NOTE 22 - RECENT ACCOUNTING PRONOUNCEMENTS

 

In May 2011, the Financial Accounting Standards Board (“FASB”) issued Accounting Standards Update (“ASU”) No. 2011-04, “Fair Value Measurement.” This ASU clarifies the concepts related to highest and best use and valuation premise, blockage factors and other premiums and discounts, the fair value measurement of financial instruments held in a portfolio and of those instruments classified as a component of shareholders’ equity. The guidance includes enhanced disclosure requirements about recurring Level 3 fair value measurements, transfers in and out of Levels 1 and 2, the use of nonfinancial assets, and the level in the fair value hierarchy of assets and liabilities not recorded at fair value. The provisions of this ASU are effective prospectively for interim and annual periods beginning on or after December 15, 2011. Early application is prohibited.

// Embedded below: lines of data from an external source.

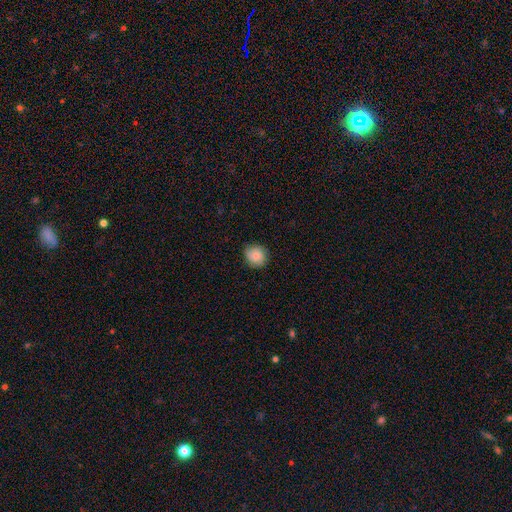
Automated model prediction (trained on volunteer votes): Smooth or featured: smooth — 83% (featured or disk — 9%)
How rounded: round — 84% (in between — 15%)
Merging: none — 83% (minor disturbance — 13%)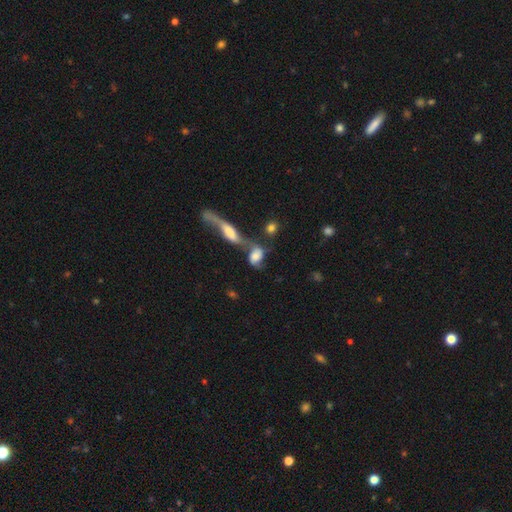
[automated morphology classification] Smooth or featured?
  - smooth: 46% *
  - featured or disk: 44%
  - star or artifact: 10%
Merging?
  - merger: 60% *
  - none: 17%
  - major disturbance: 13%
  - minor disturbance: 10%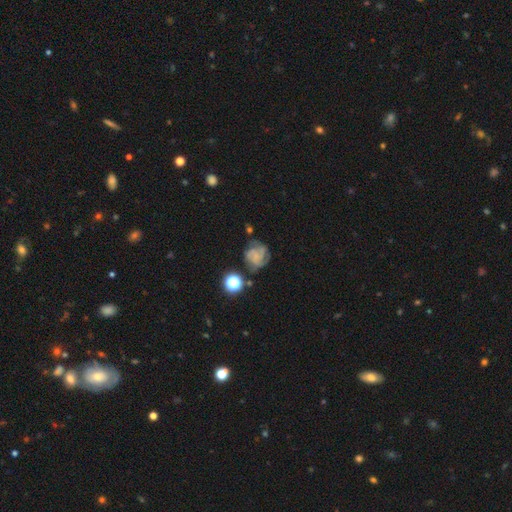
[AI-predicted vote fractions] Smooth or featured? featured or disk (64%)
Edge-on disk? no (98%)
Bar? no (75%)
Spiral arms? yes (87%)
Spiral winding? tight (49%)
Spiral arm count? 3 (36%)
Bulge size? none (60%)
Merging? none (58%)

The adoption of this guidance did not have a material effect on the Company’s consolidated financial position or results of operations.

 

In June 2011, the FASB issued ASU No. 2011-05, “Presentation of Comprehensive Income”. This ASU addresses the presentation of comprehensive income and provides entities with the option to present the total of comprehensive income, the components of net income, and the components of other comprehensive income either in a single continuous statement of comprehensive income or in two separate but consecutive statements. The provisions of this ASU, which are effective for the first interim or annual period beginning on or after December 15, 2011, do not change the items that must be reported in other comprehensive income. The revised financial statement presentation for comprehensive income has been incorporated into this Quarterly Report on Form 10-Q.

 

In July 2012, the FASB issued amended guidance that simplifies how entities test indefinite-lived intangible assets other than goodwill for impairment.  After an assessment of certain qualitative factors, if it is determined to be more likely than not that an indefinite-lived asset is impaired, entities must perform the quantitative impairment test.  Otherwise, the quantitative test is optional.  The amended guidance is effective for annual and interim impairment tests performed for fiscal years beginning after September 15, 2012, with early adoption permitted.  The adoption of this guidance is not expected to have a material impact on the Company’s financial results.